Responsibilities: - Architect and maintain fault-tolerant systems with uptime SLAs of 99.9% or higher.
- Drive automation in infrastructure management and deployment using Terraform, Ansible, Kubernetes, and similar tools.
- Create and optimize CI/CD pipelines for reliable, secure, and efficient software delivery.
- Build and enhance comprehensive observability solutions using Prometheus, Grafana, and the ELK stack.
- Collaborate with stakeholders to define and achieve SLIs, SLOs, and error budgets.
- Lead incident response, ensuring rapid resolution and root cause analysis.
- Design and execute performance testing, capacity planning, and scalability strategies.

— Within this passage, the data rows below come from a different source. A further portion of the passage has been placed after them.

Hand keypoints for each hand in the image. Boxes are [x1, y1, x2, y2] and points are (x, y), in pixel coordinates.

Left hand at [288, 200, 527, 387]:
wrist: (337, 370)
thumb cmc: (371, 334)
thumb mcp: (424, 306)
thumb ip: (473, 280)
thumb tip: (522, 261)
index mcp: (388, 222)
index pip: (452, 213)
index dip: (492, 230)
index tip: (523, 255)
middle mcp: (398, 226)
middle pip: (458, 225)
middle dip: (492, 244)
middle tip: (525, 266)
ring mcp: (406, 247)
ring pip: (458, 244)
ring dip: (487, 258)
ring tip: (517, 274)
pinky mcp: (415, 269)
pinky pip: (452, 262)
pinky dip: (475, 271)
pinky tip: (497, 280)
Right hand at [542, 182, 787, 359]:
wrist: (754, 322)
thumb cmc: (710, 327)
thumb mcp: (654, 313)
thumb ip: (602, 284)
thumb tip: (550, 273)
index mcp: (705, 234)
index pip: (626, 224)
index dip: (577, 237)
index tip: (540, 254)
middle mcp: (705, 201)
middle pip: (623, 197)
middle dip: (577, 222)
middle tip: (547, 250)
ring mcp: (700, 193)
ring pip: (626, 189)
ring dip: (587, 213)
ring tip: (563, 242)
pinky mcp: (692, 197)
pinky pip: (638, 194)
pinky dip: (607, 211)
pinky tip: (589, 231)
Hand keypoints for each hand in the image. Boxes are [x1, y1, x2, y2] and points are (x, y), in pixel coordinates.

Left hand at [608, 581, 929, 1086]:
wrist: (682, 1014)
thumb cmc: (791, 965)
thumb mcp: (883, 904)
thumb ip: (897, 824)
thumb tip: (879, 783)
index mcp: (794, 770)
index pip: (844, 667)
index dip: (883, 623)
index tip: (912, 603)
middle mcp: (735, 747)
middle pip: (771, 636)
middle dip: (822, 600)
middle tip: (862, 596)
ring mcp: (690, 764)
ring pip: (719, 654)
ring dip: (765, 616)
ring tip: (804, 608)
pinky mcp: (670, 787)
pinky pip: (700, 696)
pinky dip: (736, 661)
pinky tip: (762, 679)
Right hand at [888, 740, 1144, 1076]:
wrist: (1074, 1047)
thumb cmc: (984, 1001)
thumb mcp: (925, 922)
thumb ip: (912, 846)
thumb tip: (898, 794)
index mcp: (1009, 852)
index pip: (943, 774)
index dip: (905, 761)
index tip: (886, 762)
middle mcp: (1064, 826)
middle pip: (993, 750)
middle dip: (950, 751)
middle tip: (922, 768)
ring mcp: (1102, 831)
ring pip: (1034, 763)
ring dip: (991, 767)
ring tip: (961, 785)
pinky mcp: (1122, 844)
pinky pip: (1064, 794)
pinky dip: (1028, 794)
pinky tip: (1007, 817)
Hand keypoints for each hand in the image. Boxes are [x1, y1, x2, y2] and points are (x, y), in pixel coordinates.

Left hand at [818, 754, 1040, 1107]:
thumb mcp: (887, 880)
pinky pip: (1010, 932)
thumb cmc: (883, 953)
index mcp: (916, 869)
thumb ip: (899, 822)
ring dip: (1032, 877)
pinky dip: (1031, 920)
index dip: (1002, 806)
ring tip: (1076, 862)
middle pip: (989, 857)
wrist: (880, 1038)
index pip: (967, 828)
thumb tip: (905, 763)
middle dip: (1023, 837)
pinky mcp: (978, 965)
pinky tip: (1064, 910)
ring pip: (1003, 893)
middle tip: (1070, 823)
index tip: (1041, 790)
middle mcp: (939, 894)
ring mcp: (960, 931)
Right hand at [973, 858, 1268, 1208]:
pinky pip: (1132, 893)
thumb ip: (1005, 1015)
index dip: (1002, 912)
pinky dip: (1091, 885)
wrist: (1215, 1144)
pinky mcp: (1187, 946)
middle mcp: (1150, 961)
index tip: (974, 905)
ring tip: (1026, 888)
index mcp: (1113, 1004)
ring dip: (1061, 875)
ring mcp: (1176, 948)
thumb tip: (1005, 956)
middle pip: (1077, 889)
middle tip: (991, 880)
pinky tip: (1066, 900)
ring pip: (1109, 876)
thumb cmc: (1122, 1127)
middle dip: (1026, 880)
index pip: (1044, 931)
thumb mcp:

- Proactively identify and resolve bottlenecks, increasing system performance and developer efficiency.
- Mentor junior engineers, fostering a collaborative environment.
- Guide architectural decisions that drive innovation and enhance system reliability.
Qualifications: - 10+ years in systems engineering, with 5+ years in SRE or DevOps roles.
- Expertise in cloud platforms (GCP, AWS) and container orchestration (Kubernetes, Docker).
- Proficiency in programming and scripting languages like Python, Go, and Bash.
- Advanced knowledge of Infrastructure as Code (IaC) tools such as Terraform and Ansible.
- Deep understanding of networking, DNS, load balancing, and security principles.
- Proven track record of managing high-availability systems in demanding environments.
- Exceptional analytical and problem-solving skills.
What Groupon Offers: - The opportunity to work with cutting-edge technologies in a transformative environment.
- A collaborative and innovative work culture.
- Professional growth and leadership development pathways.
- A chance to leave a lasting impact by shaping the future of reliable and scalable systems.